Aluminium is a silvery-white, soft, ductile and non-magnetic metal. It is the third most abundant element after oxygen and silicon, and the most abundant metal in the Earth’s crust. This material that often goes unnoticed, overlooked as a simple everyday material that we can use to wrap our leftovers, or can our food, has incredible properties and a beautiful sheen that we cant get enough of.
As mentioned, we commonly think about aluminium in its thinnest form as a foil that we use to wrap food in, or as a sheet base to bake in the oven, or even as an easy to access, cheap crafting material. Go up a few microns and you get a sturdier version of the foil in the shape of thin sheets that can be shaped in tins and cans for our drinks and conserves.
However this lightweight metal has a range of properties that make it unique, versatile and incredibly useful across industries–packaging, aerospace, automotive and construction industries, as well as in transportation, energy, and defence applications.
Here are some of the properties that make it so special:
MDR Gallery had already honed in on these features and had discovered the beauty in aluminium transformed by designers with an eye for aesthetics. This became the theme of their feature exhibition for London Craft Week 2019, called ALU! and it included work by Studio Vit, Sigve Knutson, Radek Husak, Silo Studio, and Bram Vanderbeke and Wendy Andreu.
This new generation of designers has reinvented and reimagined how aluminium can be used and perceived by highlighting different techniques that can be used on the metal, including hammering, casting, hand-polishing, spinning and laser cutting. Long associated with sleek, mass-produced objects the final results showcase in this display allows us to see what can be done with this seemingly quiet and unassuming material.
Photo credit: MDR Gallery
Wendy Andreu and Bram Vanderbeke – Pyramid Shelves
The Pyramids shelves come in a range of shapes and sizes, but they all have one thing in common- they are made up of a series of laser-cut aluminium components that are put together without the use of screws, rivets or welding. They are functional and can be used to hold objects, books, or even as a table surface, and yet these totemic looking objects become much more than a storage unit behaving as sculptures as well. The pyramids are incredibly simple, directly covered by a reflective metallic skin that mirrors the light and its surroundings that accentuating the beauty of the aluminium it is made out of.
“Aluminium creates alumina which is basically a transparent, very hard and resistant coating of a few nano-millimetres, which covers the full surface. Therefore, this metal has the ability to keep the same aspect overtime and does not necessarily need a coating like paint or varnish.” Bram Vanderbeke
Studio Vit combines the familiar material aluminium, with uncommon manufacturing techniques for the production of their architectural Cone Lights- a collection of lights in a combination of aluminium and glass. The spheres are hand-blown glass and the cones are spun aluminium. Together the spheres and the cones make up a collection of pendant, table and floor lights. The lights are either hand polished, giving the metal a rare and surprising quality, or marble-blasted, where the surface achieves a delicate lustre. The mirror finish catches the light and reflects the full colour spectrum offering an iridescent hue from some angles. On the other hand the marble blasting makes the aluminium appear stone-like, matt and textured. Cone lights was originally designed for a solo exhibition at Etage Projects in 2015 and later included as a part of Alu! at MDR Gallery.

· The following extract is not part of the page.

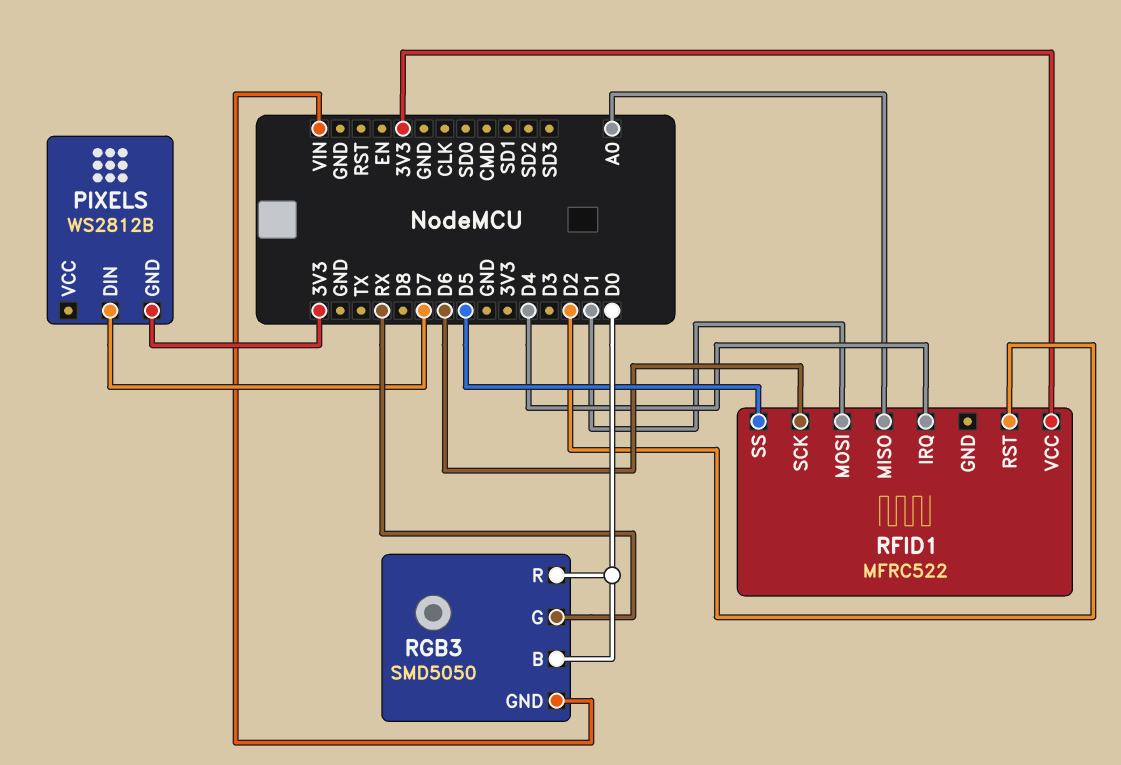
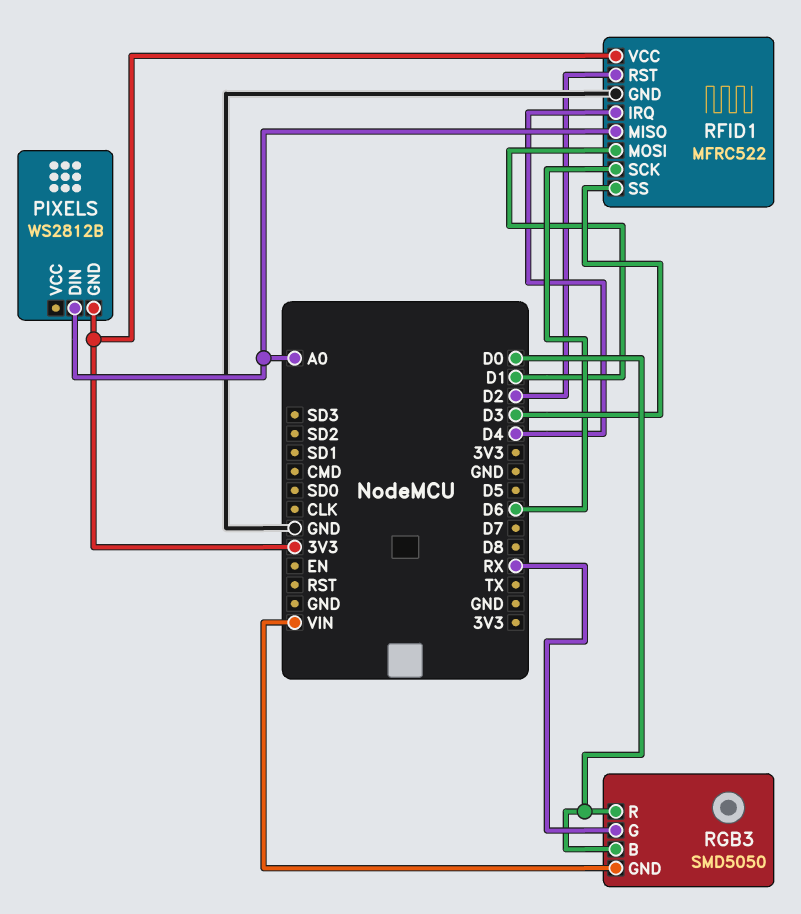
PIXELS pin DIN: D7 -> A0
RFID1 pin GND: none -> GND
RFID1 pin SS: D5 -> D3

Radek experimented with pigment transfer and carbon pencil on sandblasted aluminium as his canvas, creating unique textures and graphic effects in his collection called Trace.
Photo credit – MDR Gallery
The Cast Hanger, The Cast Stool and The Hammered Lamp
Aluminium is low cost, easily bendable and melts at a low temperature, which means I can experiment with casting and mould-making techniques without starting a fire,” said Oslo-based designer Sigve Knutson, whose hammered and cast aluminium pieces were part of the Alu! show.
Sigve began to use aluminium as a student at the Design Academy in Eindhoven, when she discovered a foundry near the school and found that it was one of the few materials she could easily afford.
The Cast Hanger is a large and impactful sculptural piece and is one of Sigve’s first large scale items in cast aluminium. The open-structured Cast Stool is similarly formed using the lost-foam casting process. Both pieces make use of common packaging foam tube and peanuts in their structure.
The Hammered Lamp is a table light forming part of Sigve’s Hammered Aluminium Objects series. Like the other pieces in the collection, this original object is created from hand-hammered sheet aluminium. The delicate surface texture and rounded form catches the light beautifully.
Photo credit – MDR Gallery
Silo Studio created and produced BEAM, a collection of small dishes and candle holders, from sections of extruded aluminium profiles more usually used for architectural construction. The profiles are sliced, drilled, tumbled, merging craft and industry in the making process of making these pieces.